I remember having seen pacemaker scars on individuals when I was a lifeguard in high school. They’d usually be on the chest up near the right shoulder. But for someone as small as Asher, the only possible spot to place it was on the right side of his belly. While that hasn’t seemed to bother him a bit, I cringe each time I see him dragging his belly over couches, beds, and other furniture that he’s grown fond of climbing. The fact that Asher is super skinny makes it all the more difficult to see such a bulky device sticking out of his belly. Due to some other issues with his heart, they ended up having to replace his pacemaker a few months later with an even bulkier one, so now it REALLY sticks out!
When they first placed Asher’s pacemaker in him, we were told that the top half of his heart would still be in charge and setting the pace – and that the pacemaker would essentially be there to follow commands. This was great news, because it meant that there would be no extra danger in Asher getting his heart rate up by doing the activities that others in his age group do.
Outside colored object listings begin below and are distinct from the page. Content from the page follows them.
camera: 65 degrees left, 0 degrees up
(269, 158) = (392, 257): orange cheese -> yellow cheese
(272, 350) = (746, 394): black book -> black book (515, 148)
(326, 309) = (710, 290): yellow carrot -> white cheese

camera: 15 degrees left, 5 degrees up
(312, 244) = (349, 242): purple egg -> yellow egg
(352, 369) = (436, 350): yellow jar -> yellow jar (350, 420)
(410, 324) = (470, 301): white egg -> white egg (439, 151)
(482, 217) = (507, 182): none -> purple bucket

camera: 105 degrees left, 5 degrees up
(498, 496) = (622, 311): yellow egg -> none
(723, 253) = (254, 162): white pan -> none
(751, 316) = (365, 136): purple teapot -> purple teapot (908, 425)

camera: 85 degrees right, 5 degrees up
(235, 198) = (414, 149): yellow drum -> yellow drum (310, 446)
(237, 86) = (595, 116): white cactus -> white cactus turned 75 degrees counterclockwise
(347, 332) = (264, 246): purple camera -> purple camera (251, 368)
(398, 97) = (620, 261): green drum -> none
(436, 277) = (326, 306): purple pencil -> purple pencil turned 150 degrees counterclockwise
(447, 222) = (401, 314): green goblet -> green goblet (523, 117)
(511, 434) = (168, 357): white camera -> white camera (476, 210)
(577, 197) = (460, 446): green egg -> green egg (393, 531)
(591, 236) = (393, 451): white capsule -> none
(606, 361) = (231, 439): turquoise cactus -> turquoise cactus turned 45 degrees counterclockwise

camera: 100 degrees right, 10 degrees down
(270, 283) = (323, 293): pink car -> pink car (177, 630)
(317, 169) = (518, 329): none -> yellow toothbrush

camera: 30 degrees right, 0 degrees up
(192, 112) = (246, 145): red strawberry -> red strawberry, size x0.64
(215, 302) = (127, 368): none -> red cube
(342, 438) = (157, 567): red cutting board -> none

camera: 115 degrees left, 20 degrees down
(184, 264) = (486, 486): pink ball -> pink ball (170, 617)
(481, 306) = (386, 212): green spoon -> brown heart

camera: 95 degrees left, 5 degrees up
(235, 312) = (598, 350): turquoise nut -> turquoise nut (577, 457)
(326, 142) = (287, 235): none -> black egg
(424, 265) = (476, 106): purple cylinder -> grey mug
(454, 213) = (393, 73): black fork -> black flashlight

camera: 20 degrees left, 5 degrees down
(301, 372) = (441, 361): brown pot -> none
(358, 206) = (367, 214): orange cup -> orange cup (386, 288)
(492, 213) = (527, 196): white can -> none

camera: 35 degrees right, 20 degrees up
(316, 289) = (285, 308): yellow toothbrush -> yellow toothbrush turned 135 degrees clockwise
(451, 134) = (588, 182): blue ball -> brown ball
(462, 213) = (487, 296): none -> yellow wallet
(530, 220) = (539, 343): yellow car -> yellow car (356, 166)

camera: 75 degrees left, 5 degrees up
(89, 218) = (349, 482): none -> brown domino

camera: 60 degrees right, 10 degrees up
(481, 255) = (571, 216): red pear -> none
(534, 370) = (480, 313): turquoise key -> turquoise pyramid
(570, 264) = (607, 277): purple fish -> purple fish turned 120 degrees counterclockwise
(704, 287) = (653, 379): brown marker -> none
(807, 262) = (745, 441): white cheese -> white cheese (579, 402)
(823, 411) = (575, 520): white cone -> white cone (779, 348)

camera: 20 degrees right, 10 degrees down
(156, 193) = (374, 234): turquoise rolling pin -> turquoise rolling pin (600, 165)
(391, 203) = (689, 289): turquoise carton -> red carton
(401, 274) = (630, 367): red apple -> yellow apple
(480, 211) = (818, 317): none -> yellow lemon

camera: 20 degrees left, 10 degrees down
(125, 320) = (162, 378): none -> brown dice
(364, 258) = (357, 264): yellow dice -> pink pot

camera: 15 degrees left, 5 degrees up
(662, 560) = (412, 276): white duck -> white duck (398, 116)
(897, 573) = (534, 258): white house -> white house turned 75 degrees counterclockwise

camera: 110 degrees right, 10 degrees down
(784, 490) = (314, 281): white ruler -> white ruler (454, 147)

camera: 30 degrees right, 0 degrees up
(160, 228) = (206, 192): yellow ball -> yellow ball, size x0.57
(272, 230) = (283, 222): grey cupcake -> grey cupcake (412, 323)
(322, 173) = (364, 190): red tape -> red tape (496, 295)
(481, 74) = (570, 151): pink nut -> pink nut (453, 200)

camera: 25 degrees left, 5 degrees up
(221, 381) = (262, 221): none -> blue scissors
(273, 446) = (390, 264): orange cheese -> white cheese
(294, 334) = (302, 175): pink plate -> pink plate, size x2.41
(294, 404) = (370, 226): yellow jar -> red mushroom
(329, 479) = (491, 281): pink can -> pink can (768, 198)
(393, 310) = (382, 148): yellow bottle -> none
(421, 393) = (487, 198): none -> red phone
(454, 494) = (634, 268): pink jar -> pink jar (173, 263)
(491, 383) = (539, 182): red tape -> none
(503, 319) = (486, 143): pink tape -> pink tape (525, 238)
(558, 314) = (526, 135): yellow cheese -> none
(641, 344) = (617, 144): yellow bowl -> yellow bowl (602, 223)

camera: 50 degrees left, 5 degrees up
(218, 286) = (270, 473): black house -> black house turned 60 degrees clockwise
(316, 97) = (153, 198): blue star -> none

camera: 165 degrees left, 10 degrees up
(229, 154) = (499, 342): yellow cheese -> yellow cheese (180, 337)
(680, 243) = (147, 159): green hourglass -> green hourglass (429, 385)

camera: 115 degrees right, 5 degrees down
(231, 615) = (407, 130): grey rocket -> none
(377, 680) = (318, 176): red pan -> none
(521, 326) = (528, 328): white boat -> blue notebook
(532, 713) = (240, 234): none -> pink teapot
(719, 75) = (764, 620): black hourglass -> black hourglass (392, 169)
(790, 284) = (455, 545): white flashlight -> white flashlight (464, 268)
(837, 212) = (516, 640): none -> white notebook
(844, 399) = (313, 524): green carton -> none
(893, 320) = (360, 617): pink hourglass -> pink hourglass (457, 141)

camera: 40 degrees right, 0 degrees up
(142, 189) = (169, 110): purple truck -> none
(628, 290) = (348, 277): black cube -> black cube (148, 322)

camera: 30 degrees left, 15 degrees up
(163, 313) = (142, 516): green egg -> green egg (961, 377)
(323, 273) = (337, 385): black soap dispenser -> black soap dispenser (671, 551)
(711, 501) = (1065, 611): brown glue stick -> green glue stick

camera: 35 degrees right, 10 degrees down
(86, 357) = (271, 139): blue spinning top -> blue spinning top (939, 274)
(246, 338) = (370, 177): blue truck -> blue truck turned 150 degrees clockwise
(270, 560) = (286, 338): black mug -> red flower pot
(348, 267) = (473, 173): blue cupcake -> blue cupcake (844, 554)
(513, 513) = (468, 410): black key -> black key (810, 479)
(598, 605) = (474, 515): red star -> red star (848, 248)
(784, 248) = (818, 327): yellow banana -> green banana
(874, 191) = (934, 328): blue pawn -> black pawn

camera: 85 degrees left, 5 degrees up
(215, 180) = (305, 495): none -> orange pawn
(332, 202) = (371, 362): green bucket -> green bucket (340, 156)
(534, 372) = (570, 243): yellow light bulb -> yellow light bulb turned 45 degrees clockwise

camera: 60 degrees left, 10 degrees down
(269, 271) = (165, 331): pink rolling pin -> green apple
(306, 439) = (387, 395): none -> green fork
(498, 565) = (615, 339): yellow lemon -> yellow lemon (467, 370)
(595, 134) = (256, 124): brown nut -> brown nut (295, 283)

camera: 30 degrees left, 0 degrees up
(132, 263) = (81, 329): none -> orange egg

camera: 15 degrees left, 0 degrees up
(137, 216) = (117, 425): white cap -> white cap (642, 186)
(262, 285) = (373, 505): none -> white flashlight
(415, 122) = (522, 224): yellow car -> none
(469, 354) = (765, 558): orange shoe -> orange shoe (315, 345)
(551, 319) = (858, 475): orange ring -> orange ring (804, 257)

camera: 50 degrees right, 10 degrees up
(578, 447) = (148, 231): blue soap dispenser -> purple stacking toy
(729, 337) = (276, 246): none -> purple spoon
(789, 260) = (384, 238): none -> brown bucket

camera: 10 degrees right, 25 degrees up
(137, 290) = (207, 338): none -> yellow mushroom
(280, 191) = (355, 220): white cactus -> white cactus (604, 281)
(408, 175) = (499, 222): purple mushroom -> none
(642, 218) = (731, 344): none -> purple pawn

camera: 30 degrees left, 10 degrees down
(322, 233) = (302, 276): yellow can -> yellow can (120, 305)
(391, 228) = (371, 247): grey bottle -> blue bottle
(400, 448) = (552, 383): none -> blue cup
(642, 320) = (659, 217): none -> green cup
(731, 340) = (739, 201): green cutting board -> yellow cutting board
Yet, while his heart rate itself wasn’t anything that we needed to be concerned about, you can bet we were filled in on some of the other limitations Asher would have, especially in regards to physical activities.
Obviously, having a pacemaker makes contact sports quite risky. Add to that the fact that Asher requires blood thinners (due to a mechanical heart valve), which amplifies all bruising and bleeding, and such sports like Football or Rugby become extremely dangerous for him. To be honest, my wife and I were both swimmers in high school, and have been hopeful that perhaps our kids would come to enjoy the sport as much as we had. And, of course, there are plenty of other athletic activities he can participate in if he tends to lean another direction.
We were also told that we needed to be careful around magnets. We had some Mickey Mouse refrigerator magnets for the kids before his operation, which, according to the doctors, was not a big concern, but we did remember that we had some pretty strong magnets on the fridge that would have to be moved up out of reach. Magnets can interfere with his pacemaker, and his pacemaker can give him a slight shock if there is too much magnetic interference.
I’ll be honest though – beyond these few concerns and adjustments, his pacemaker hasn’t really given us much issue. Maybe that’s why I’ve waited so long to finally pull out the Medtronic scanner and transmit his pacemaker details to the doctors. I don’t know exactly what the future holds for our little CHD warrior. One thing I do know, however, is that all these operations, tests, and meds haven’t slowed him down a bit. Despite his reliance upon the battery-powered device in his belly, it’s clear that Asher is the true pace-maker. And for that, we have been truly blessed.